Henderson cited a January 2024 report by British Columbia Restaurant and Foodservices Association (BCRFA) and Restaurants Canada, which warned that unrestricted rent increases from landlords risk pricing restaurants out of long-established locations, with commercial property taxes passed to the business tenants.

According to the campaign, over 50% of BC food service and hospitality businesses are unprofitable, representing an almost five-fold increase since 2019. Moreover, restaurant bankruptcies have soared by 48% in the last 10 months.

Henderson provided some specific examples of small businesses in New Westminster struggling to deal with sudden substantial hikes to their rents.

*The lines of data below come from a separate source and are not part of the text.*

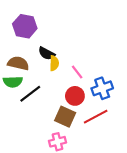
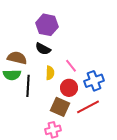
purple hexagon: (25, 26) -> (47, 25), moved
yellow semicircle: (54, 63) -> (50, 73), moved
black line: (30, 94) -> (28, 86), turned -50

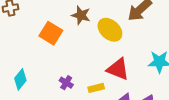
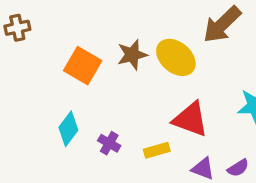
brown star: (81, 15) -> (132, 55), moved, turned -30
cyan diamond: (20, 79) -> (68, 129), moved

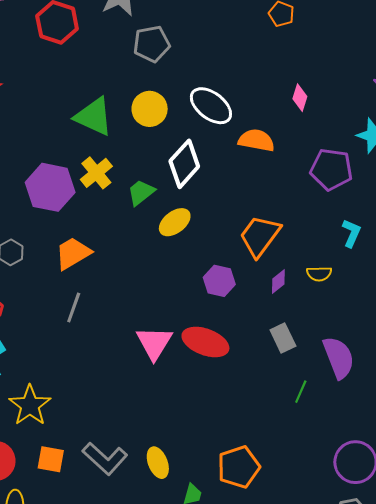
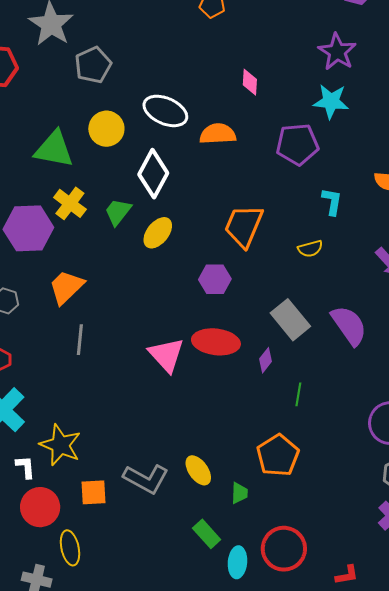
purple diamond: (278, 282) -> (266, 360), moved
gray rectangle: (283, 338) -> (290, 320), size x1.4
green line: (301, 392) -> (298, 394), moved

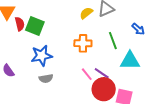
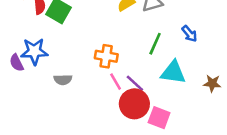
green line: (113, 41) -> (155, 44), turned 36
orange cross: (83, 43) -> (106, 56), moved
blue star: (42, 56) -> (34, 51), moved

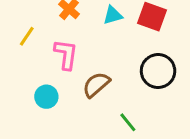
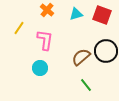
brown semicircle: (96, 85) -> (81, 57), moved
cyan circle: (46, 97) -> (40, 68), moved

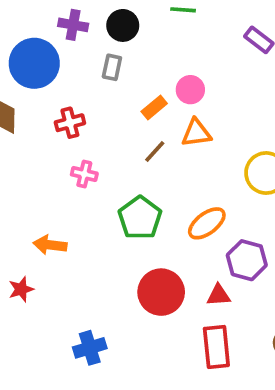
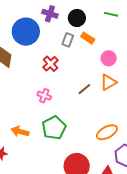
orange rectangle: (154, 107) -> (88, 38), moved, turned 64
red cross: (70, 123) -> (51, 64), moved, turned -35
orange triangle: (196, 133) -> (108, 82), turned -30
green pentagon: (140, 218) -> (54, 128), moved

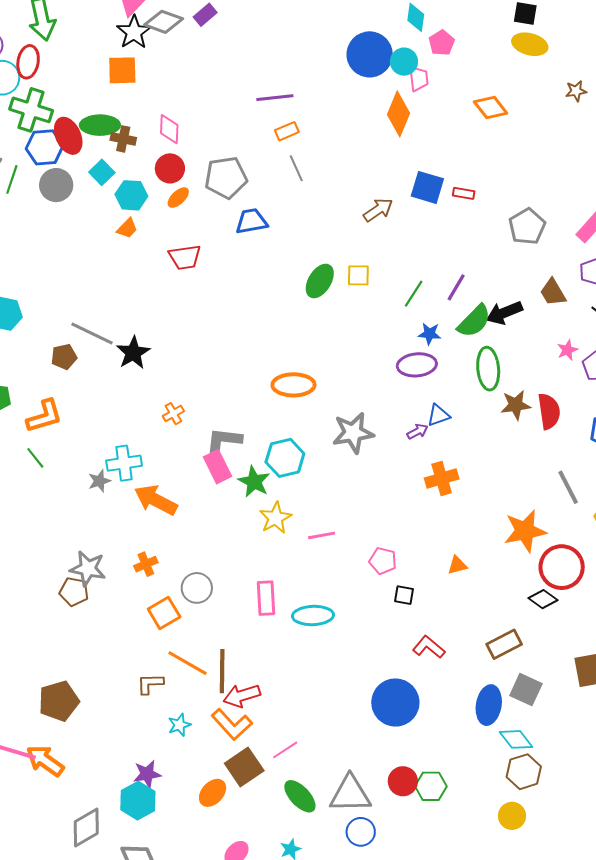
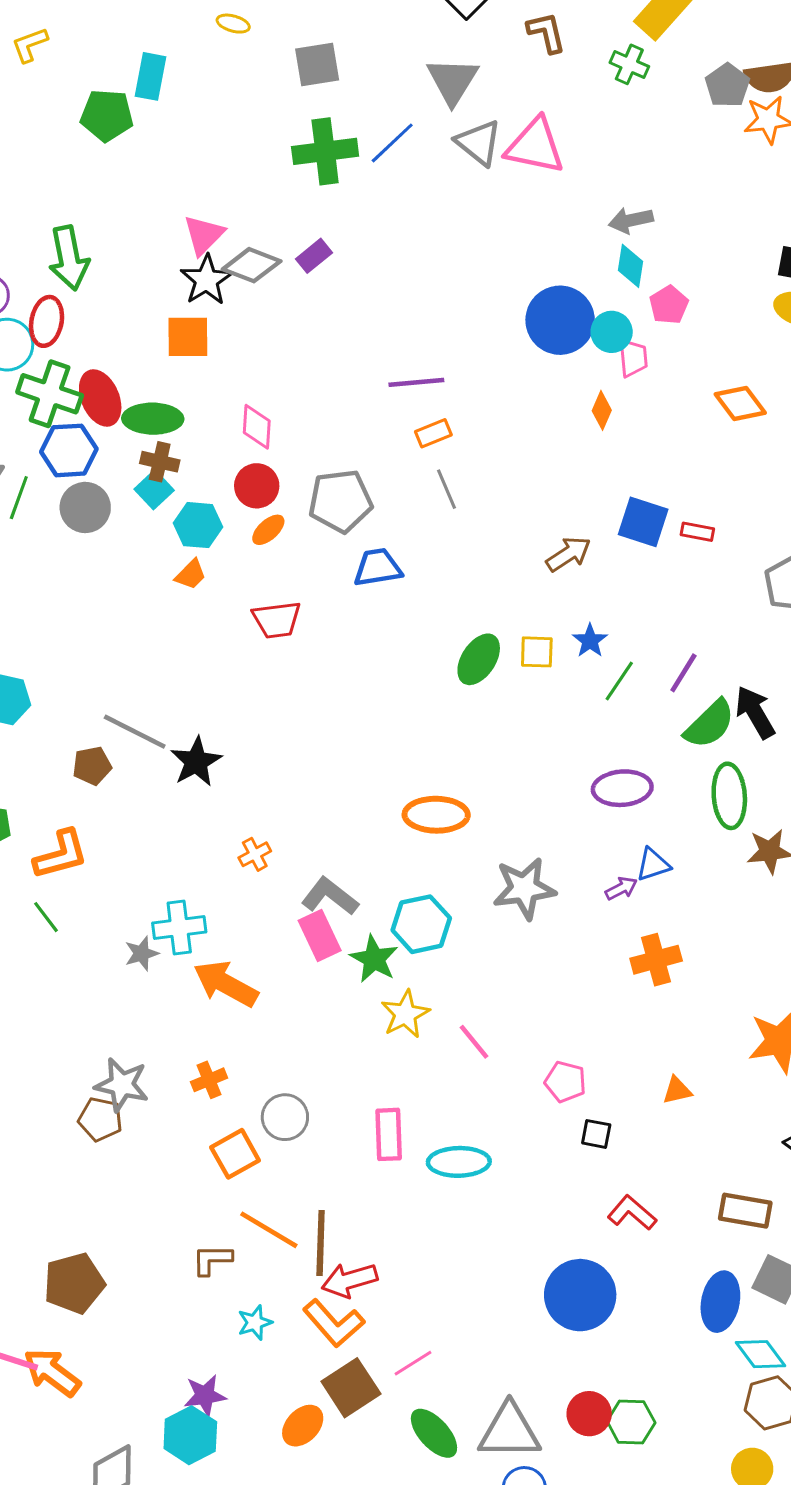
orange diamond: (398, 114) -> (602, 410), size x0.6
red ellipse: (68, 136) -> (100, 398), moved
brown cross: (123, 139) -> (160, 462), moved
black arrow: (504, 313) -> (755, 712), turned 81
blue star: (430, 334) -> (590, 641), moved, turned 30
gray L-shape: (224, 441) -> (330, 896), turned 30
pink line: (322, 535) -> (474, 1042), turned 60
brown rectangle: (504, 644) -> (745, 1211), turned 36

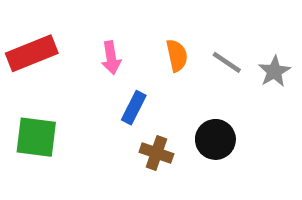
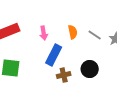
blue rectangle: (134, 108) -> (54, 55), size x1.5
brown cross: (156, 153) -> (64, 75), turned -32

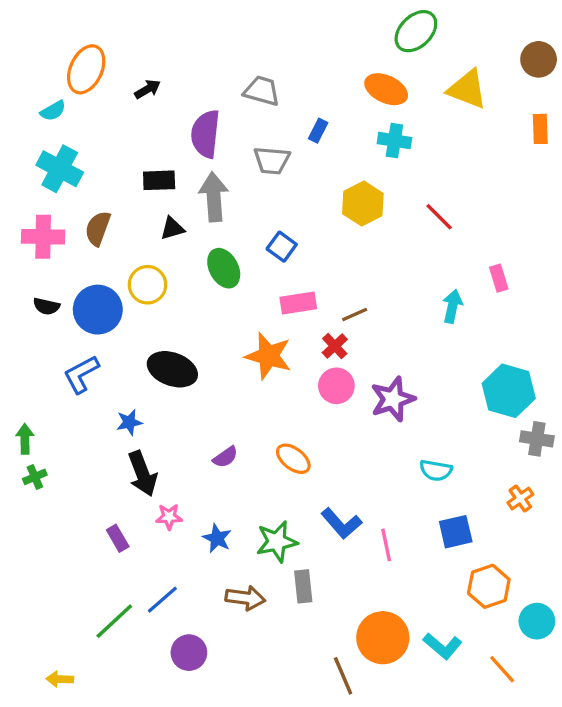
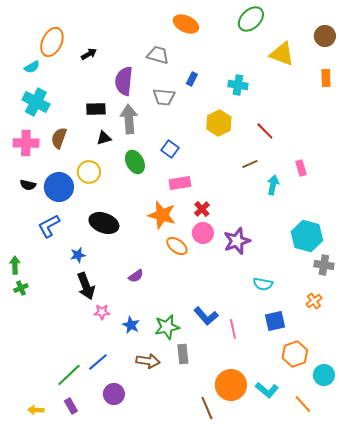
orange ellipse: (386, 89) -> (186, 24), moved
brown line: (355, 315) -> (250, 164), moved
orange ellipse: (293, 459) -> (177, 246), moved
purple rectangle: (118, 538) -> (71, 406), moved

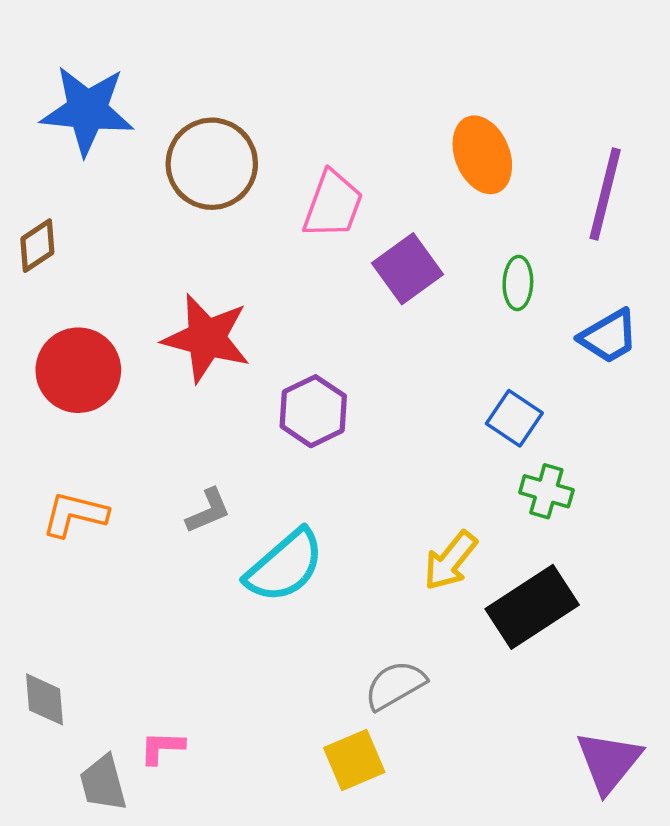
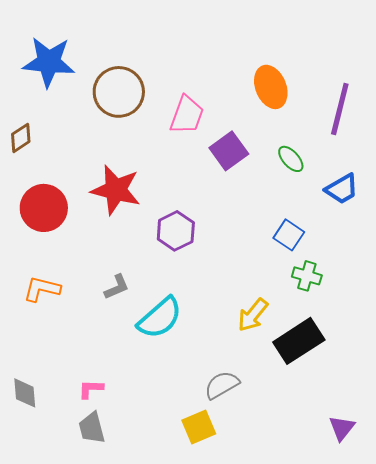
green ellipse: (518, 283) -> (291, 159), turned -44
pink L-shape: (162, 748) -> (91, 389), moved
purple triangle: (609, 762) -> (342, 428), size x0.7
gray trapezoid: (103, 783) -> (92, 428), moved

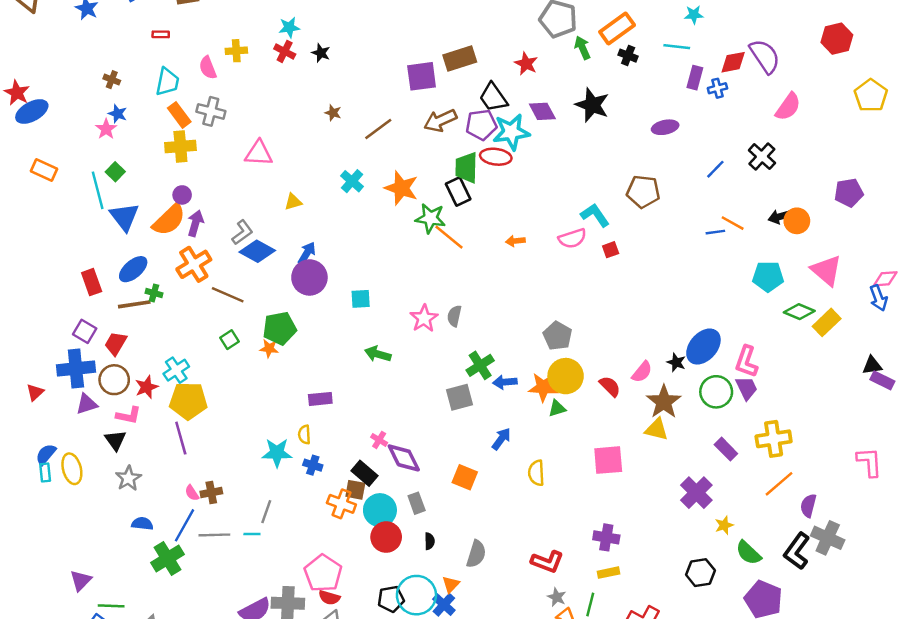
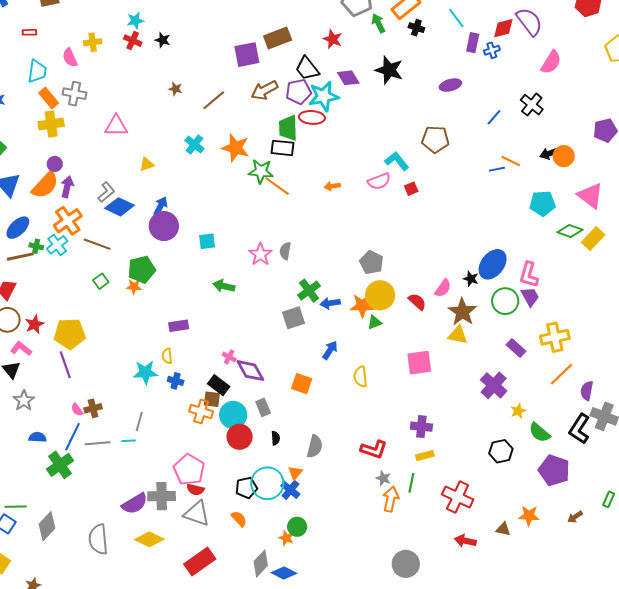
cyan line: (677, 47) -> (456, 18), turned 50
black rectangle: (458, 192) -> (282, 148), turned -55
cyan cross: (176, 370) -> (57, 245), moved
pink L-shape: (128, 415) -> (21, 349), turned -150

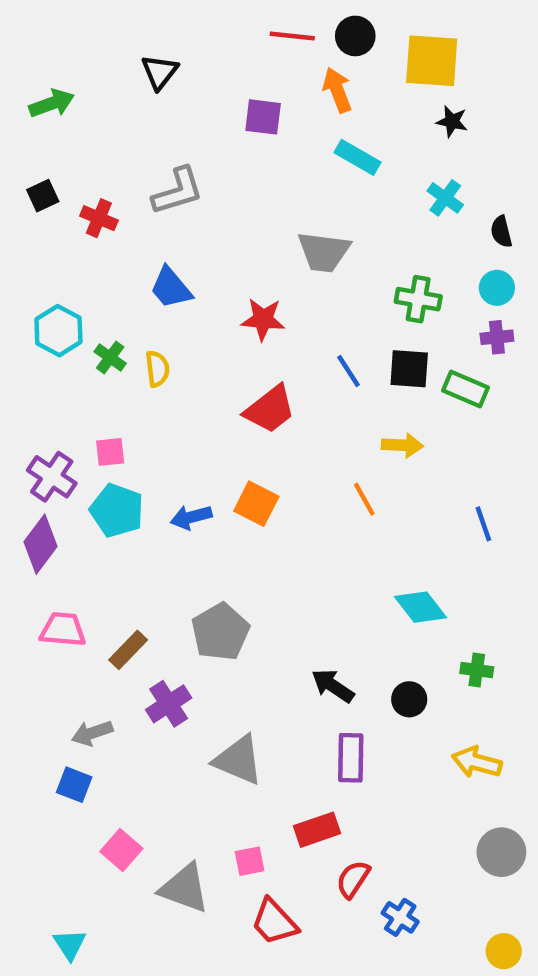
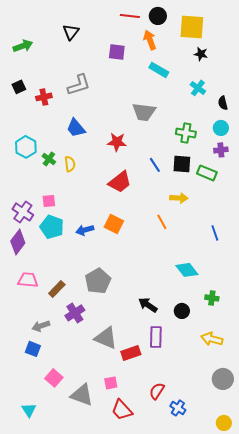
red cross: (99, 218) -> (44, 97), turned -35
red rectangle: (317, 830) -> (131, 353), moved
cyan triangle: (70, 944) -> (29, 410), moved

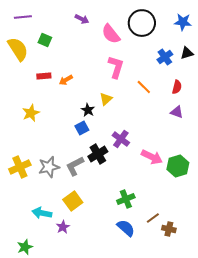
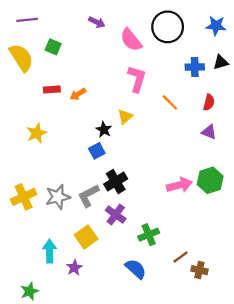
blue cross: (165, 57) -> (195, 67), turned 35
purple cross: (121, 139) -> (116, 215), moved
pink arrow: (152, 157) -> (179, 185), turned -40
green hexagon: (178, 166) -> (210, 180), moved
cyan arrow: (42, 213) -> (50, 251), turned 78
blue semicircle: (126, 228) -> (136, 269), moved

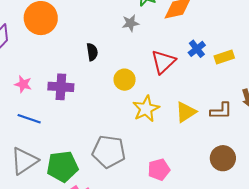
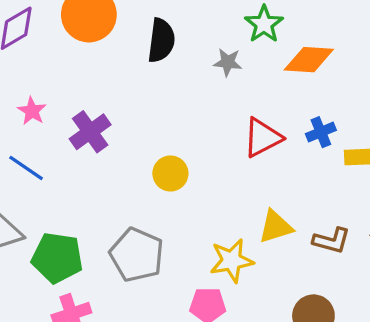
black semicircle: (92, 52) -> (161, 40), moved, size x1.5
yellow circle: (125, 80) -> (170, 173), moved
purple cross: (61, 87) -> (90, 132), turned 35
yellow star: (146, 109) -> (232, 261), moved

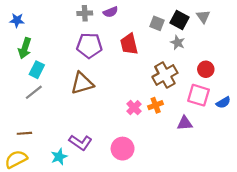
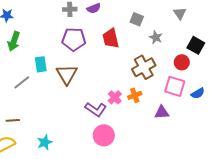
black square: (180, 20) -> (196, 45), moved
cyan rectangle: (37, 70) -> (41, 64), moved, turned -35
brown triangle: (82, 83) -> (67, 74), turned -45
purple L-shape: (80, 142) -> (96, 109), moved

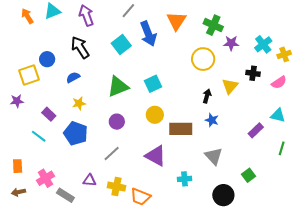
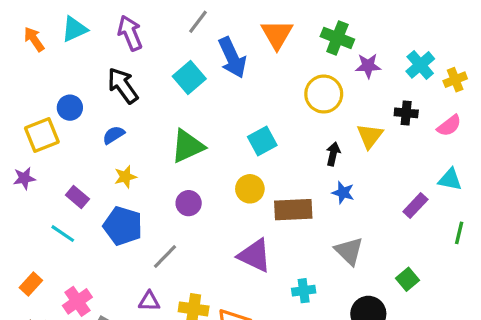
cyan square: (153, 84) -> (262, 141), moved
gray line: (112, 154) -> (165, 256), moved
orange rectangle: (18, 166) -> (31, 284), turned 48

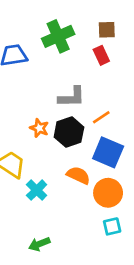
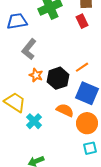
gray L-shape: (72, 97) -> (29, 49), moved, turned 130

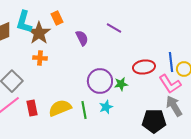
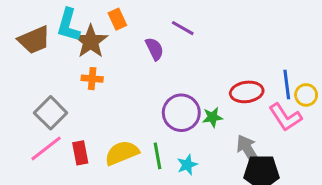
purple line: (114, 28) -> (183, 28), moved
gray arrow: (174, 106) -> (248, 150), moved
cyan star: (106, 107) -> (187, 165), moved

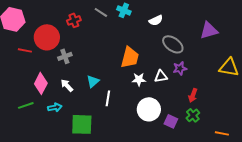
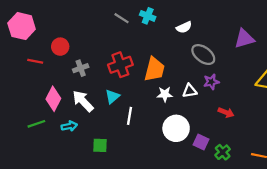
red cross: (74, 20) -> (120, 65), moved, size x1.5
red circle: (47, 37) -> (60, 47), size x0.6
white arrow: (67, 85) -> (83, 101), size x1.5
red arrow: (193, 95) -> (226, 112), turned -88
green cross: (193, 115) -> (223, 152), moved
green square: (82, 124) -> (100, 145), size x0.6

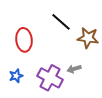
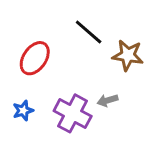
red ellipse: (24, 40) -> (35, 58), turned 40

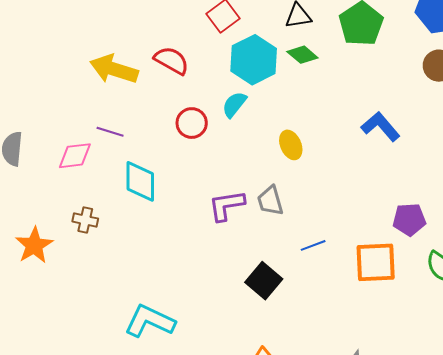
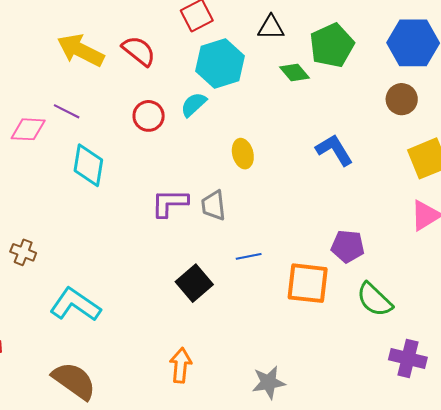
green diamond: (302, 55) -> (294, 72), moved
brown cross: (85, 220) -> (23, 252), moved

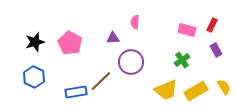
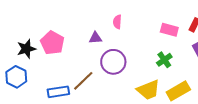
black star: (35, 42) -> (26, 49), moved

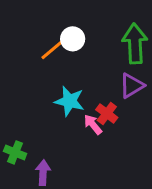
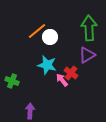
white circle: (73, 39) -> (50, 37), moved
green cross: (15, 152) -> (12, 81), moved

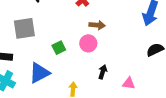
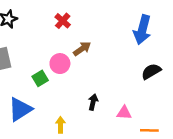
brown arrow: (97, 25) -> (82, 49), turned -35
pink circle: (88, 43) -> (60, 64), moved

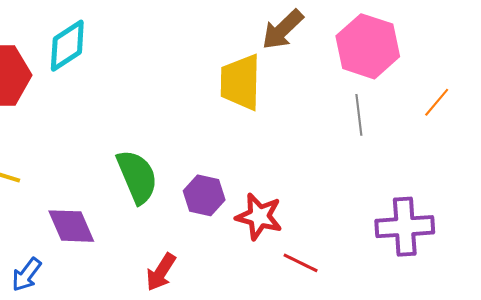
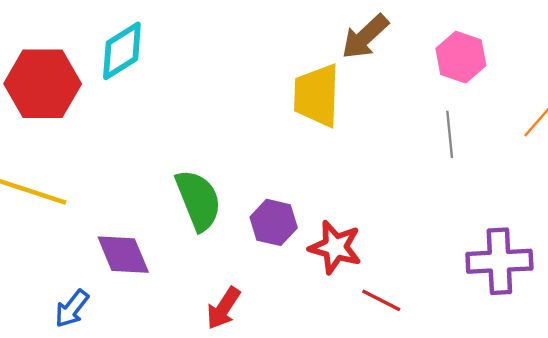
pink hexagon: (368, 46) -> (461, 57), size x0.7

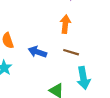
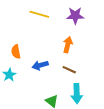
blue arrow: (37, 52) -> (40, 65), turned -42

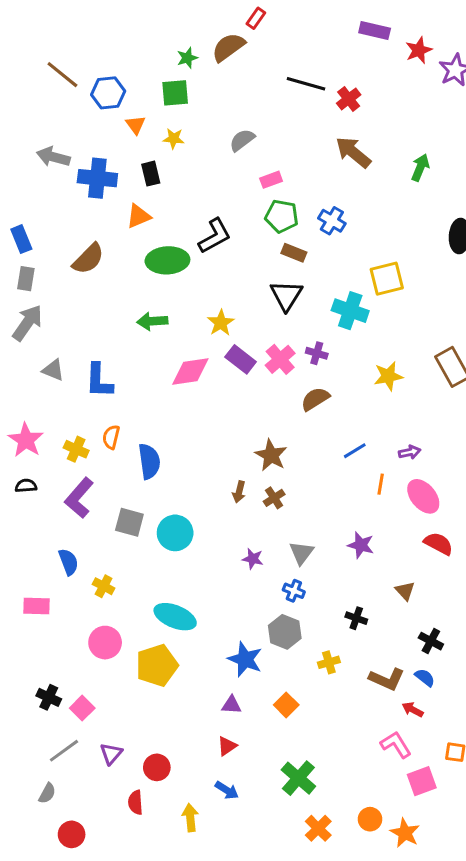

She says the Toronto-based property owner of The Thirsty Duck Pub at 606 12th Street has hiked the restaurant’s rent from $12.00 per sq ft to $30.00 per sq ft per month, while the new owner of River Market has hiked the rent of Vancouver Circus School from $17.00 per sq ft to $39.00 per sq ft per month in the middle of their program year, when they are unable to adjust without notice. According to the Vancouver Circus School, since its opening in 2005, it has educated over 14,000 students in acrobatics and aerials, and produced over 600 shows and events.

The canyon-wide difference in rental rates suddenly increases the operating costs of these small businesses by tens of thousands of dollars each month.

vancouver circus school river market new westminster

Vancouver Circus School inside River Market in New Westminster. (Vancouver Circus School)

For years, since before the pandemic, the idea of creating a split tax assessment, when calculating property taxes for small businesses and community-serving organizations, has been floated to provide positive benefits similar to what commercial rent control could create. Under a split tax assessment, small businesses and community-based organizations would see their property taxes, as a portion of their triple-net lease, decrease from removing the property’s “highest and best use” from the equation.

In 2019, the provincial government suggested it would take years to design and plan the policy framework for a split tax assessment.

Another added cost for business operations in BC is the provincial Employer Health Tax, which has been in effect since 2019 and seen criticism from the business community.

Last month, as part of the 2024 provincial budget, BC Minister of Finance Katrine Conroy announced that the exemption threshold for the Employer Health Tax will be substantially expanded from the current threshold of businesses with annual payrolls of $500,000 to $1 million.

This doubling of the exemption means significantly more small businesses will be exempt from paying the Employer Health Tax. It is estimated that 90% of businesses will now be exempt from the tax. Furthermore, businesses with payrolls between $1 million and $1.5 million will continue to be partially exempt and see a decrease in Employer Health Tax obligations.